Months in the making, the team of founders for the Heavenly Angels House, Inc. will host a "meet and greet" from 6:30 to 7:30 p.m., Thursday, Aug. 30, at Heart & Soul Gallery in Grove.

The event is designed to showcase the efforts underway to bring a place in Grove where people who are dying can go for end of life care.

Organized by executive director Cindie Kees, along with her husband, Gary, and Dr. Gail Offermann and Cindy Clark, the non-profit organization was created to give those with "life-limiting illnesses" a place to spend their final month of life "with dignity" when options to die at home are not possible.
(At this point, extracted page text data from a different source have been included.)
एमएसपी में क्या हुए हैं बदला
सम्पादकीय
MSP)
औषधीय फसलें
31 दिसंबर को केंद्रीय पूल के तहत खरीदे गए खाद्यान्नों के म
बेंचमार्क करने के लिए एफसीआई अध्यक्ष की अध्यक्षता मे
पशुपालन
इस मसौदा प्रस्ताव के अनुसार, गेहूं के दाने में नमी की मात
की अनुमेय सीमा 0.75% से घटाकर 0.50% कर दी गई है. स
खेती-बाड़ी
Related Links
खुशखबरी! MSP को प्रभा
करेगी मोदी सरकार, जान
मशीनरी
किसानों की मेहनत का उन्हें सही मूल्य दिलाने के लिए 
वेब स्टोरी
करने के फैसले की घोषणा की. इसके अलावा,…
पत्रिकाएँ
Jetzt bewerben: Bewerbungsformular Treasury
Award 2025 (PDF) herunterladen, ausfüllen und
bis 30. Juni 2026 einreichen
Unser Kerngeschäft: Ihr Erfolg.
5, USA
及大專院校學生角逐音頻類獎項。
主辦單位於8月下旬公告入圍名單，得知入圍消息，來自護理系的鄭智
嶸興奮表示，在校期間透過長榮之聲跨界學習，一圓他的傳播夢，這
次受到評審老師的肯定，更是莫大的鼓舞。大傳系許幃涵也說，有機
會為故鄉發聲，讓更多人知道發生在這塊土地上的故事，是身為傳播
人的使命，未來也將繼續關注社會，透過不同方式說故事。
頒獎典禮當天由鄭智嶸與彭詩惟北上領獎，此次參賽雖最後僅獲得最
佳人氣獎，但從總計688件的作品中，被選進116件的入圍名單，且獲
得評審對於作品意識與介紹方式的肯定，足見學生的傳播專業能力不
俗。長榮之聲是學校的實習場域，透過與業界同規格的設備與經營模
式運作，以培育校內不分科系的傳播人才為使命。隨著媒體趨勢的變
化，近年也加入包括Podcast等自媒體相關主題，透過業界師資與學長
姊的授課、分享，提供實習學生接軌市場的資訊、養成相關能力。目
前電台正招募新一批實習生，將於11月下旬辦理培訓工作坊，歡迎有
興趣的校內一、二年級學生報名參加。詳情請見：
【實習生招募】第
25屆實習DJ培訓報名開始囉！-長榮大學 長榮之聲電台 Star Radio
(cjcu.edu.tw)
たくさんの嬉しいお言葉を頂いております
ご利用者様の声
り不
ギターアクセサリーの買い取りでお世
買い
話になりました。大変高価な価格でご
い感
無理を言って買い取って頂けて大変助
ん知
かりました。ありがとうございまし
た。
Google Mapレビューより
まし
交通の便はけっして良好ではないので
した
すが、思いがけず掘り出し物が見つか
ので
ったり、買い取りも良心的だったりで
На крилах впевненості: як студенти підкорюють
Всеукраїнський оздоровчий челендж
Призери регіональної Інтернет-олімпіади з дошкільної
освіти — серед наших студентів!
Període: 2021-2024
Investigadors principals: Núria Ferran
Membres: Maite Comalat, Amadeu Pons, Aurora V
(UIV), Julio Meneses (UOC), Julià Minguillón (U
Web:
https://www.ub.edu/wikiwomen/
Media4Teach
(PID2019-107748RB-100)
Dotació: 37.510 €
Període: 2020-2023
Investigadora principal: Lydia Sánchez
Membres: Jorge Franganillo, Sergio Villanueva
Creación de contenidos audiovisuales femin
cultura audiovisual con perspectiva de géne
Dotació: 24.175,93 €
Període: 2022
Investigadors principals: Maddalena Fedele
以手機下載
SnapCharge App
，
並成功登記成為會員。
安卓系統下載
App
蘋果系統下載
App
Kees said the organization will partner with members of the community and local medical hospice organizations to "relieve the caregiving/financial burden on family and friends" and assist them within their grief journey at no charge.

What is social hospice?

Kees said the idea behind social hospice is simple. The facility provides a place for a guest to come for their final month of life.

A guest will be admitted on the basis of a terminal diagnosis, enrollment in hospice and having approximately one month to live.

Kees said the Heavenly Angels House team will work with area medical services to "provide a home-like setting, 24/7 palliative care" for the guest.

"The Social Hospice Model complements and enhances traditional medical hospice care when the care needed to die at home exceeds an individual's financial circumstances and an individual's network of family and friends," Kees said. "The terminally ill individuals can define their final days when while receiving care in a non-institutional homelike environment. 

"This model allows guest and families to redefine the dying process as a family event utilizing both volunteers and paid staff. The burden of family and friends managing the care of the loved one is lifted and they are able to reclaim their roles within the family unit."

For Kees, this means a family member can cease being a caregiver and instead simply be a loved one.   

The social hospice setting, Kees said, also allows survivors begin a "healthy bereavement and grieving process." 

Kees said the Heavenly Angels House will be sustained through fundraisers, donations, corporate sponsors and grants.

How it came about

Kees has been working on the project since February 2016. Modeled in part after the Clarehouse in Tulsa, the Heavenly Angels Home is designed to allow those with terminal illnesses to died with compassion, care, respect and dignity.

The facility in Grove is a member of the Omega Home Network, a national organization that promotes the development and expansion of community homes for dying people. 

Kees said social hospice becomes important, for both the guest and the caregiver, because society has become a "perpetually living" culture. 

"This creates a sense of the healthy grieving process," Kees said. "Caring for the dying, particularly in the last month of life, can be overwhelming. 

"There's nothing like blessing people to get through [times like this]. We can reach out, and extend a hand to help people through this time of life."  

Kees said she hopes Heavenly Angels House will become a "beacon of light" within the community.